**Textauszug**.
·····

Meine Damen und Herren! Das war die erste Runde. Gibt es Redebedarf für eine zweite Runde? – Fraktion DIE LINKE, Frau Abg. Kagelmann. Bitte, Sie haben das Wort.
Vielen Dank, Herr Präsident! Meine Damen und Herren Abgeordneten! Ich hätte nie gedacht, dass ich einmal in eine Situation komme, in der ich fast Mitleid mit meinem CDU-Landrat habe, der seit Jahren um einen nicht zu konsolidierenden Haushalt kämpft und dann immer wieder landespolitische Nackenschläge erhält.
Da ist es eben, Herr Schreiber, einfach so, dass die Kürzung der Jugendpauschale – auch wenn Sie es nicht mehr hören können – ein solcher grandioser Nackenschlag war, der unseren Kreis enorm belastet, und zwar bis in die Gegenwart.
Ich kann Ihnen jetzt nicht ganz folgen. Ich habe das akustisch nicht mitbekommen. Vielleicht können wir das auf anderem Weg klären.
Nur ein paar Zahlen dazu: Wir haben bis 2012 aufgrund der Kürzung der Jugendpauschale allein 14 % weniger Mittel in der präventiven Jugendhilfe einstellen können.
Das hört sich jetzt gar nicht so viel an, auch wenn ich Frau Herrmann folge, was dort unter anderem an Fachkräften aufschlägt. Das sind bei uns aber ganz erhebliche Mittel – 360 000 Euro –, weil wir im Jahr 2012 nur für 2,6 Millionen Euro überhaupt präventive Jugendarbeit finanzieren konnten.

·····

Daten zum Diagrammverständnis
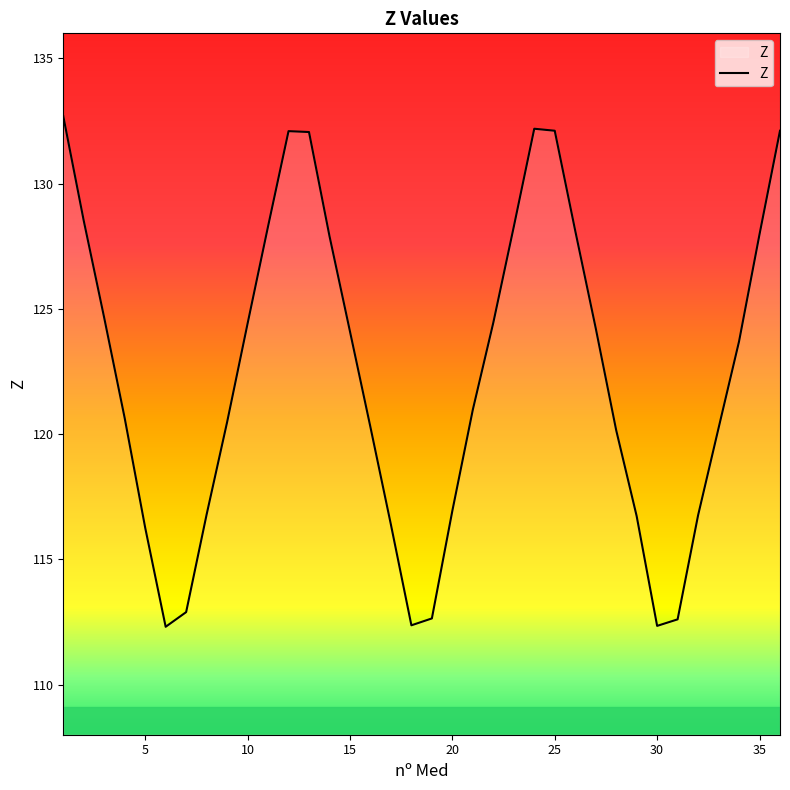

What is the maximum value shown in the chart?

132.7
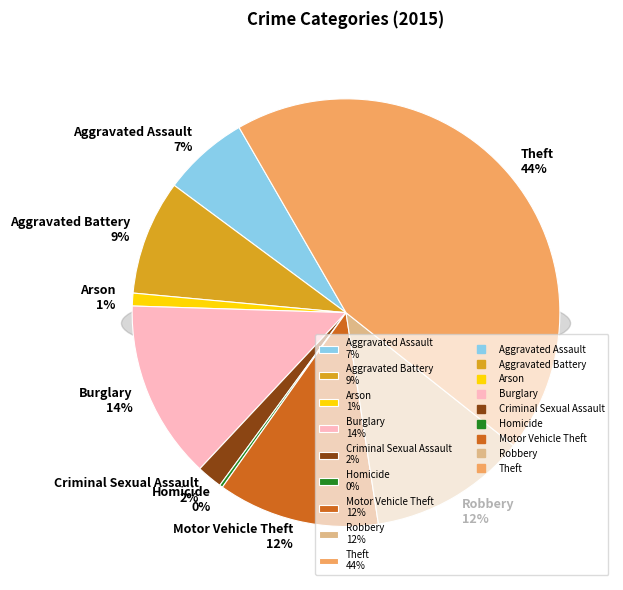

To the nearest percent, what percentage of the pie is Burglary?

14%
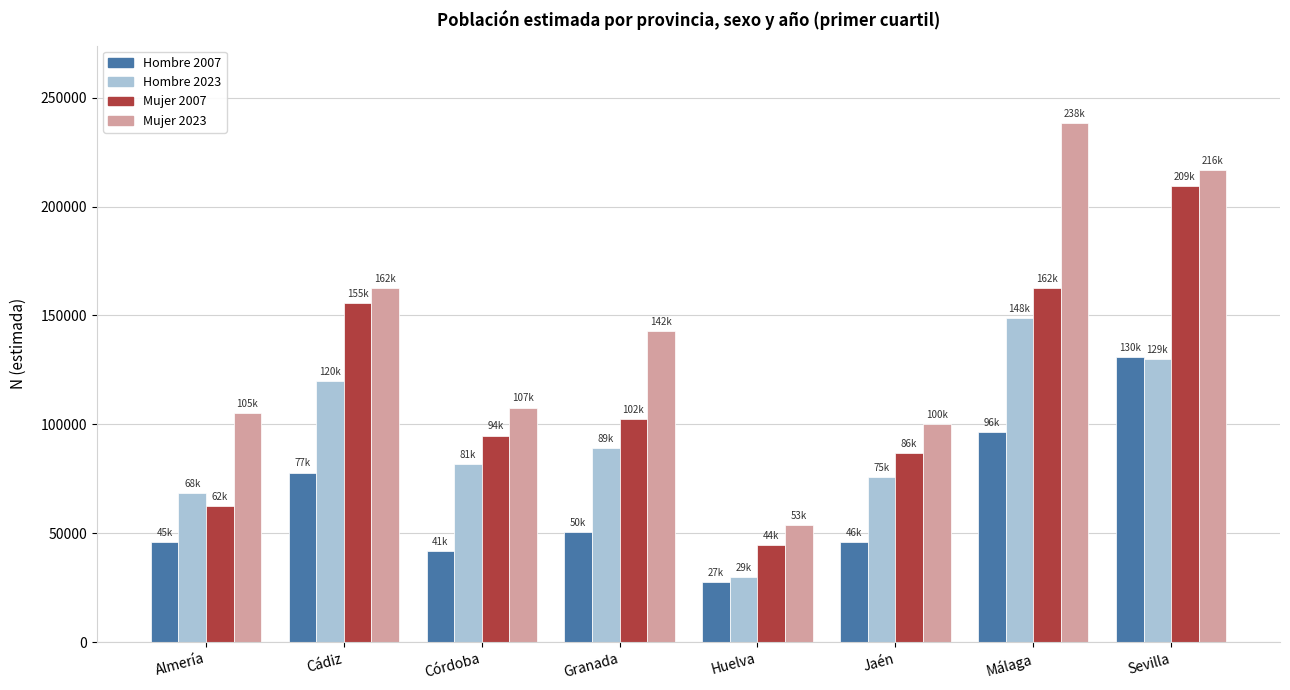

What is the lowest value of the Mujer 2023 series?

53660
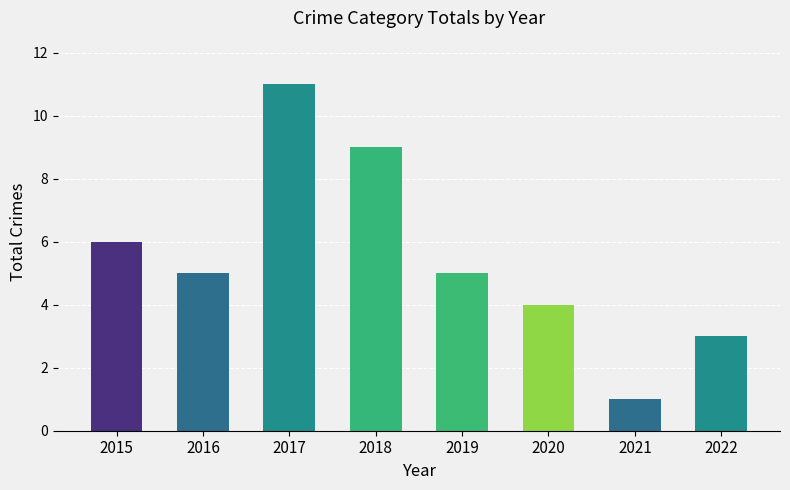

The chart shows a value of 6 at 2015. True or false?

True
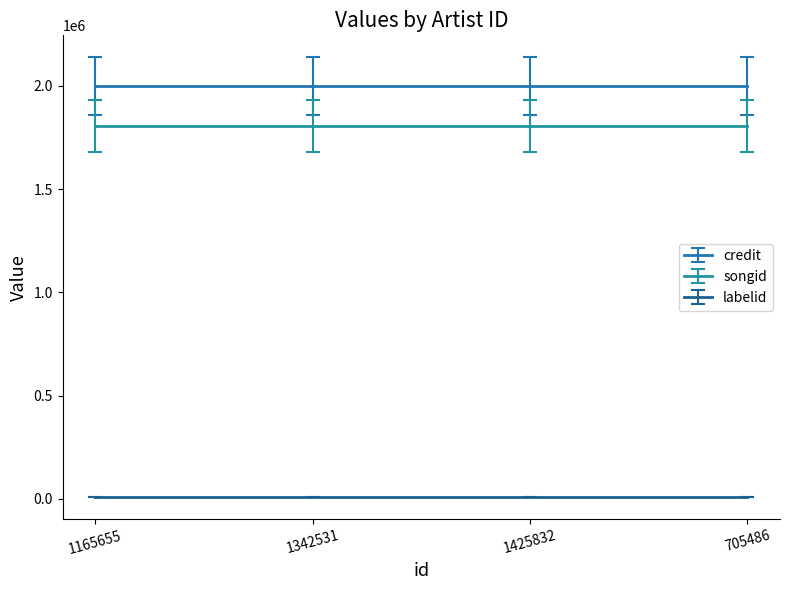

What is the label of the 3rd point from the right?

1342531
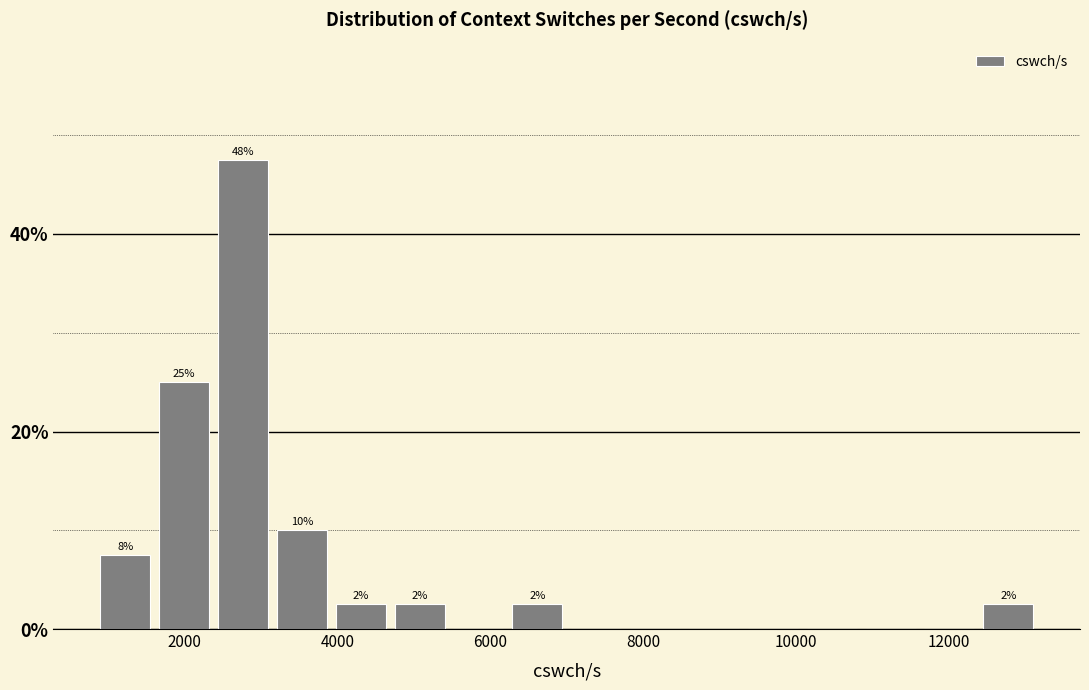

Around what value on the x-axis is the tallest bar? Give the approximate position of its centre, as read against the axis.

2800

·····

**Ziel der Übung**. Gib bitte den Abschnitt der Rede zur Jugendpauschale zwischen „Da ist es eben, Herr“ und „anderem Weg klären.“ einschließlich wortgetreu wieder. Die Auflistung wird hier nicht gebraucht.

**Erledigte Aufgabe**.
Da ist es eben, Herr Schreiber, einfach so, dass die Kürzung der Jugendpauschale – auch wenn Sie es nicht mehr hören können – ein solcher grandioser Nackenschlag war, der unseren Kreis enorm belastet, und zwar bis in die Gegenwart.
Ich kann Ihnen jetzt nicht ganz folgen. Ich habe das akustisch nicht mitbekommen. Vielleicht können wir das auf anderem Weg klären.